The primary task of search engines, called ad hoc retrieval, is to provide the user with a sorted list of documents ranked by their purported relevance to a query posed by the user. Since most user queries tend to be short, they do not reveal well the information need of the user and therefore the quality of the results returned by search engines may not be satisfactory.

The pseudo-feedback query expansion is a parametric technique that was developed to improve the retrieval accuracy. It does so by running an initial retrieval using the user's query and then expanding the user's query with terms from the top documents returned by the initial retrieval. However, one problematic issue is the parameter choice made when creating the expanded query. As a result of using a wrong parameter choice, this procedure may augment the user query with terms which are not necessarily related to the user's information need (as some of the documents used to expand the query may be irrelevant) which might cause degradation in retrieval effectiveness.
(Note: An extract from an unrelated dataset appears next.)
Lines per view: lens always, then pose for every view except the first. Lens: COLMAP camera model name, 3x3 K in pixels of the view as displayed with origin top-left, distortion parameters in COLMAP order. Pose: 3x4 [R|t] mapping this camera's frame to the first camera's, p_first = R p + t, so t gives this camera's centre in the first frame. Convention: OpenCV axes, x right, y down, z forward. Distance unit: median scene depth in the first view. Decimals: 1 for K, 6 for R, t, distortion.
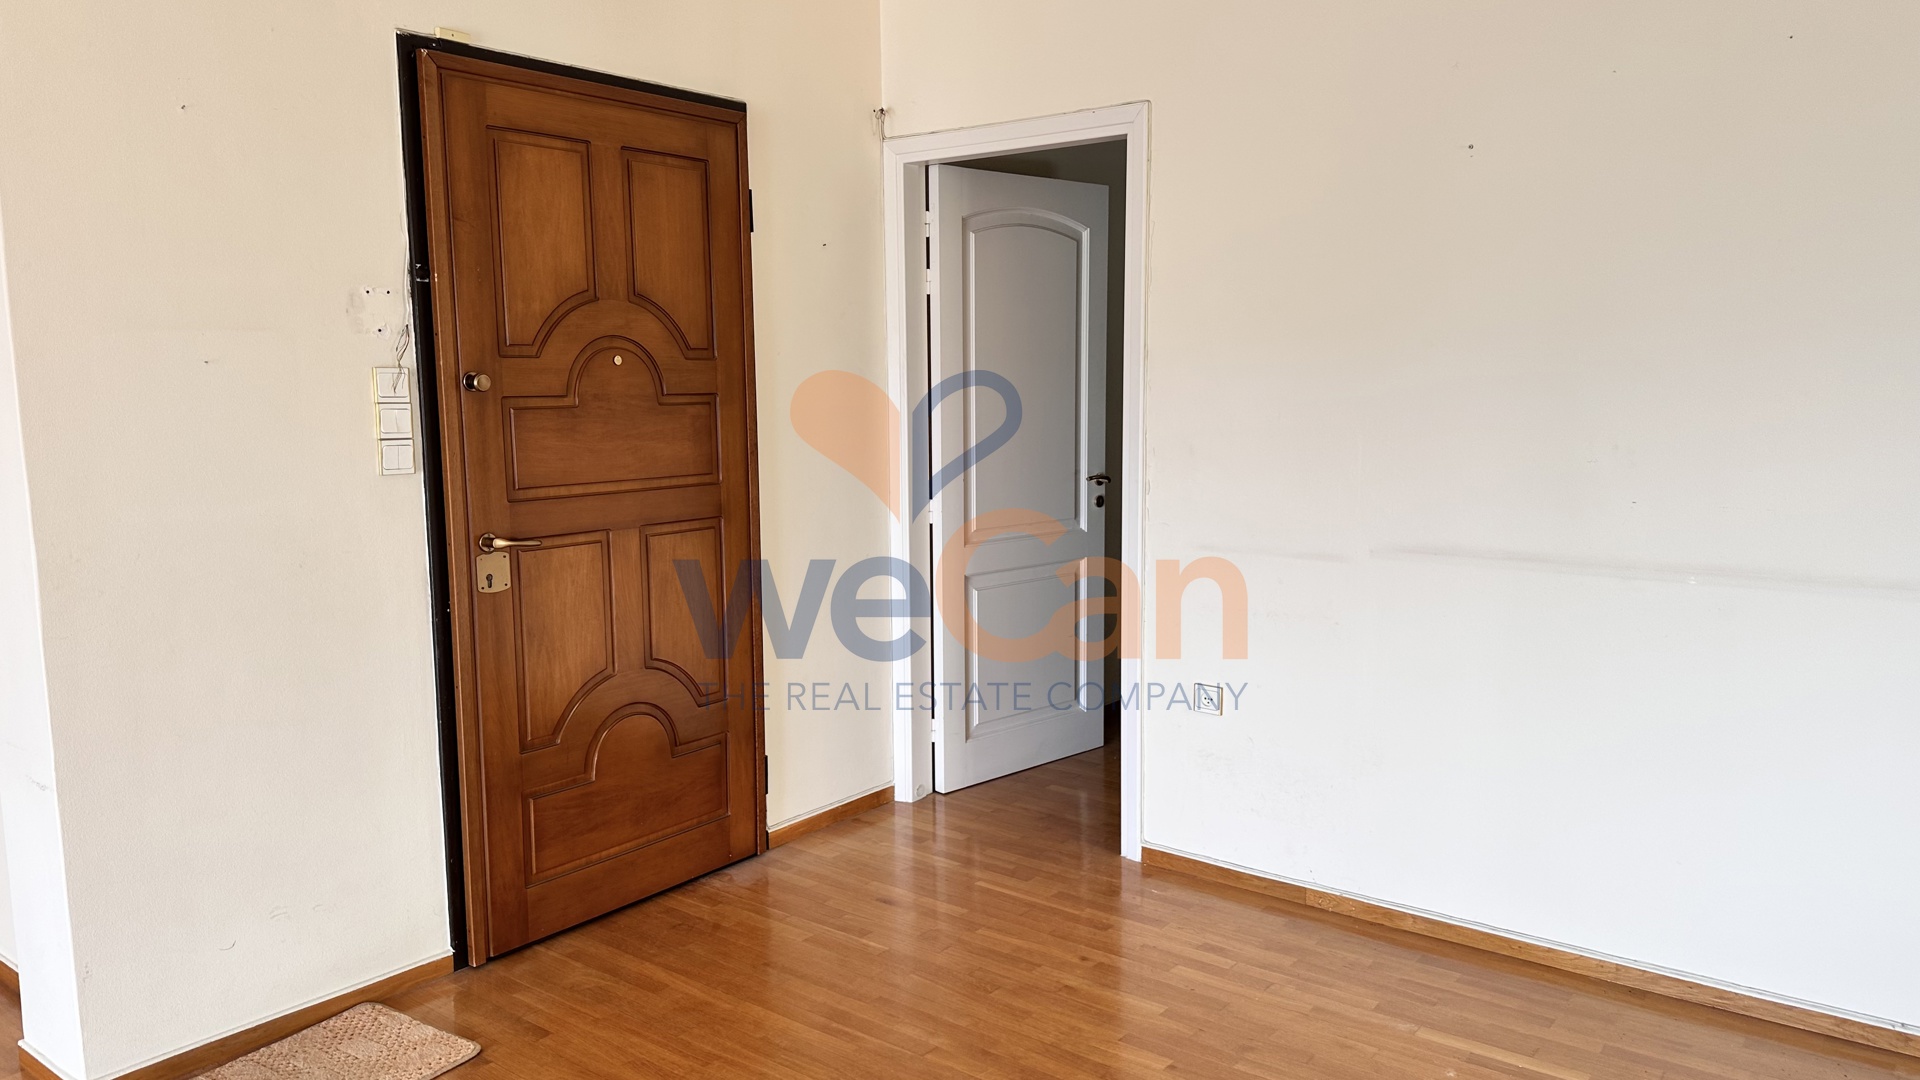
lens RADIAL K [[1355.7, 0, 964.4], [0, 1355.7, 545.0], [0, 0, 1]] dist [0.042571, -0.083060]
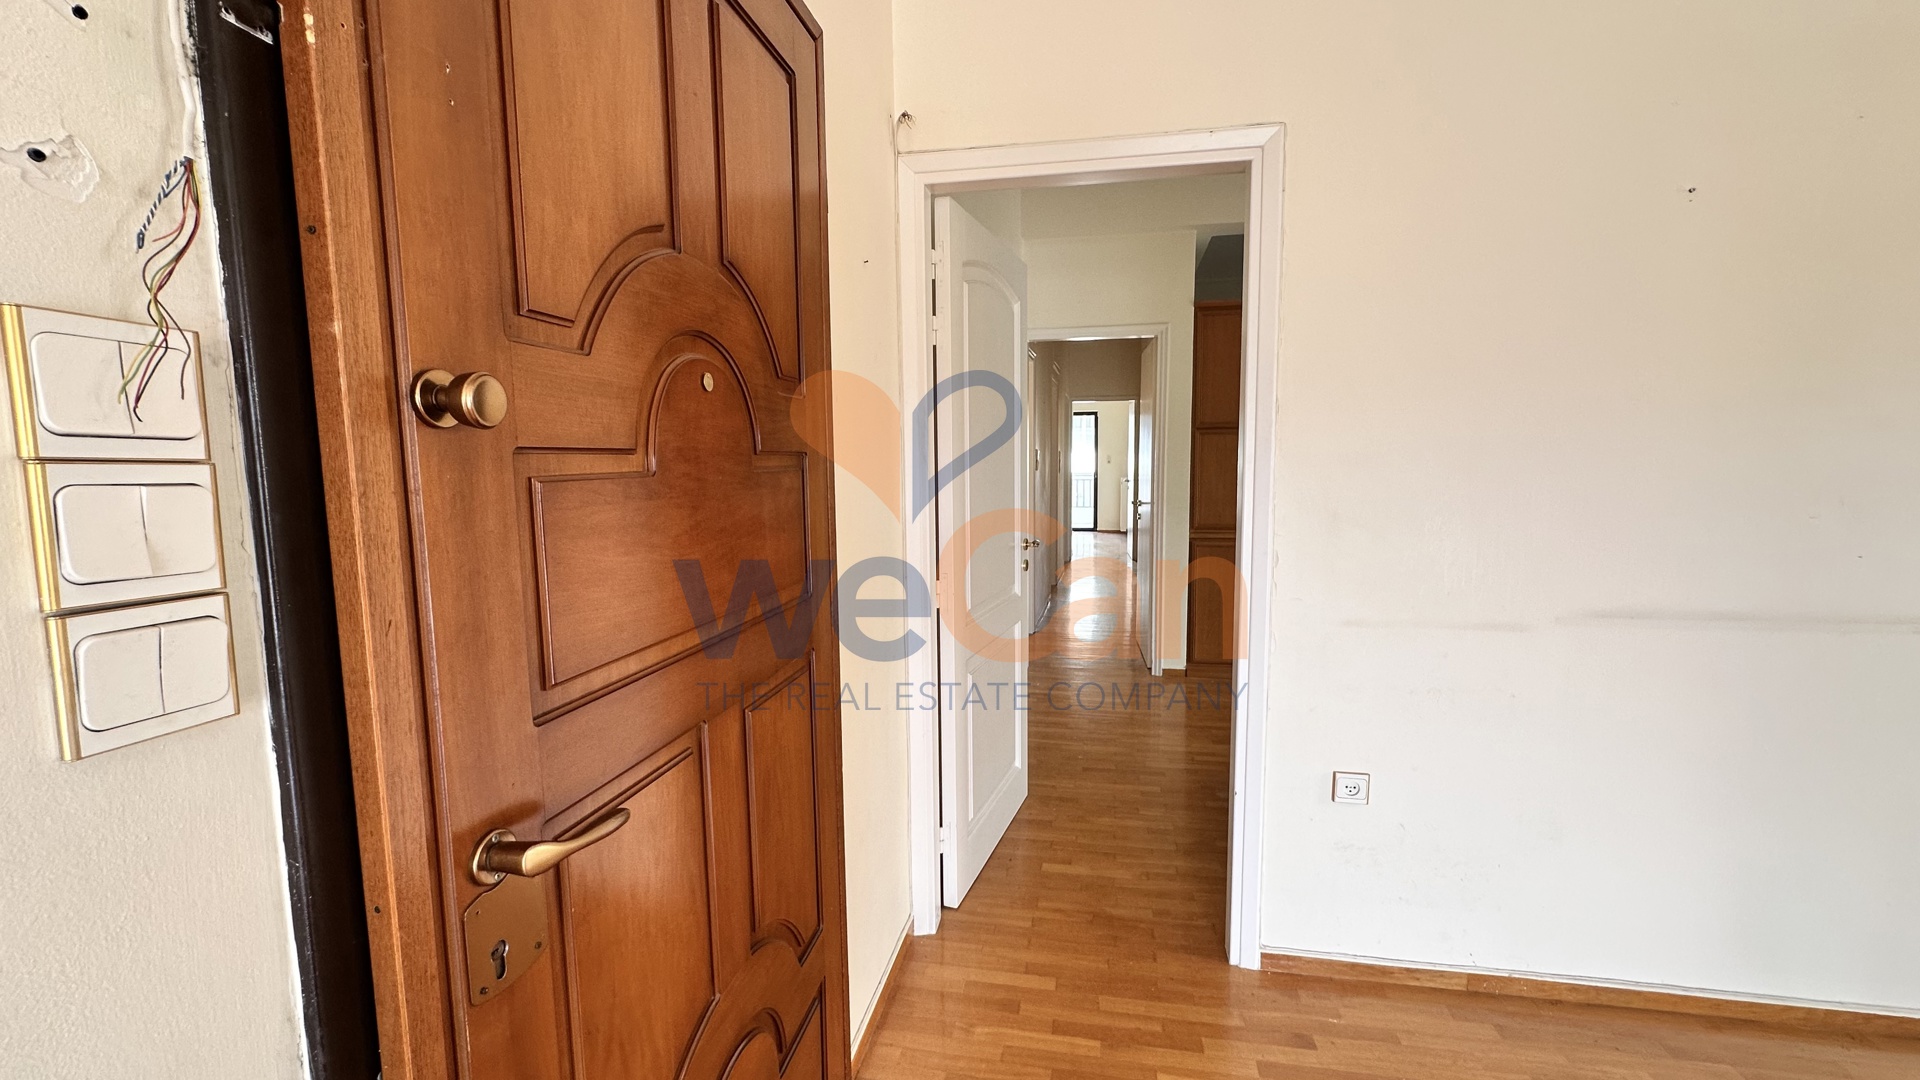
lens RADIAL K [[769.1, 0, 963.6], [0, 769.1, 534.7], [0, 0, 1]] dist [-0.008767, 0.001937]
pose [[0.886063, -0.047098, 0.461166, -0.335217], [0.062067, 0.997921, -0.017336, -0.075805], [-0.459391, 0.043984, 0.887145, 0.775701]]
In this thesis, we propose a language-model based approach for addressing the performance robustness problem with respect to free-parameters' values of pseudo-feedback based query expansion methods. Given a query, we create a set of language models representing different forms of its expansion by varying the parameter values of some expansion method. We then select a single model using criteria originally proposed for evaluating the performance of using the original query, or for deciding whether to employ expansion at all.

Experimental results show that these criteria are highly effective in selecting expanded query models that are not only significantly more effective than poor performing ones, but also yield performance that is almost indistinguishable from that provided by the expanded query models selected by a learning procedure, and, for some query expansion methods, from that provided by the manually optimized query models.